True, most interviewing processes are very imperfect by necessity and some qualified people will be mistakenly filtered out.
But also, there are usually several-to-many applicants for a position that are all qualified, and by necessity most of them won't get the position.
Additionally, technical qualifications is only a part of what an employer is looking for. There are other things that are at least equally important -- how well the applicant would fit into the team, how trustworthy they are, etc. It's about a lot more than just technical skillset.
> True, most interviewing processes are very imperfect by necessity and some qualified people will be mistakenly filtered out.
This is ultimately something I see as dishonest given the context of job applications. Employers generally expect a certain kind of perfection from job candidates, which they can’t manage to show of themselves. I understand that this isn’t an easy thing to solve -- nor even something that’s ever been solved -- but that should at least make it more understandable when an otherwise qualified candidate uses disallowed tools in their interview.
Perhaps the candidate’s real best option is to find a different company to work for but they may not be so privileged as to have a choice if their on-paper qualifications are lacking. Assuming their practicable qualifications are adequate, they may have good reason to bullshit through a bad interview. Additionally, finding a different company is pretty likely to be “same shit, different day”.
> But also, there are usually several-to-many applicants for a position that are all qualified, and by necessity most of them won't get the position.
Assuming they’ve qualified via an interview and there are particularly close candidates, pick the one who applied first. They’re admittedly qualified and further interviewing is just a means of discriminating in error-prone and possibly unlawful or immoral ways.

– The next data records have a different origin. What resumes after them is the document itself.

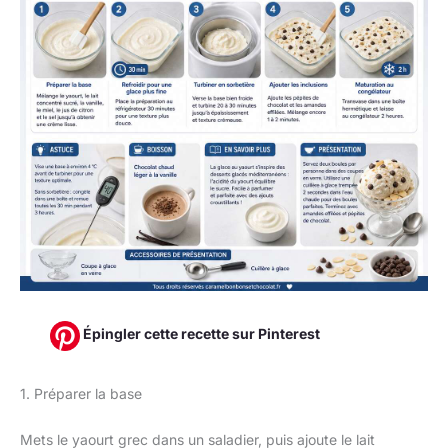
Épingler cette recette sur Pinterest
1. Préparer la base
Mets le yaourt grec dans un saladier, puis ajoute le lait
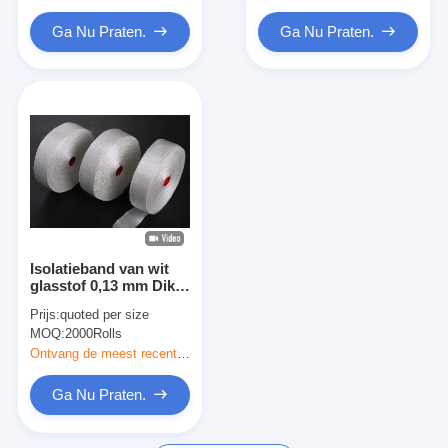
Ga Nu Praten.
Ga Nu Praten.
Isolatieband van wit
glasstof 0,13 mm Dikte
Breuksterkte ≥ 250
Prijs:
quoted per size
N/10 mm X100 mm
MOQ:
2000Rolls
Ontvang de meest recente Prijs
Ga Nu Praten.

> Additionally, technical qualifications is only a part of what an employer is looking for. There are other things that are at least equally important -- how well the applicant would fit into the team, how trustworthy they are, etc. It's about a lot more than just technical skillset.
Fair enough. I would caution interviewers against judging too harshly or quickly. One can imagine many reasons an interviewee might choose or seem to lie during an interview while they are otherwise an honest person, ranging from stress to disillusionment to [cultural differences](https://news.ycombinator.com/item?id=39209794).
At the end of the day, filtering for liars and cheaters actually filters for bad liars and cheaters in addition to people who are a bit nervous or tired or stressed or cynical or just having a slightly off day; dishonest people who genuinely see nothing wrong with dishonesty get through just fine.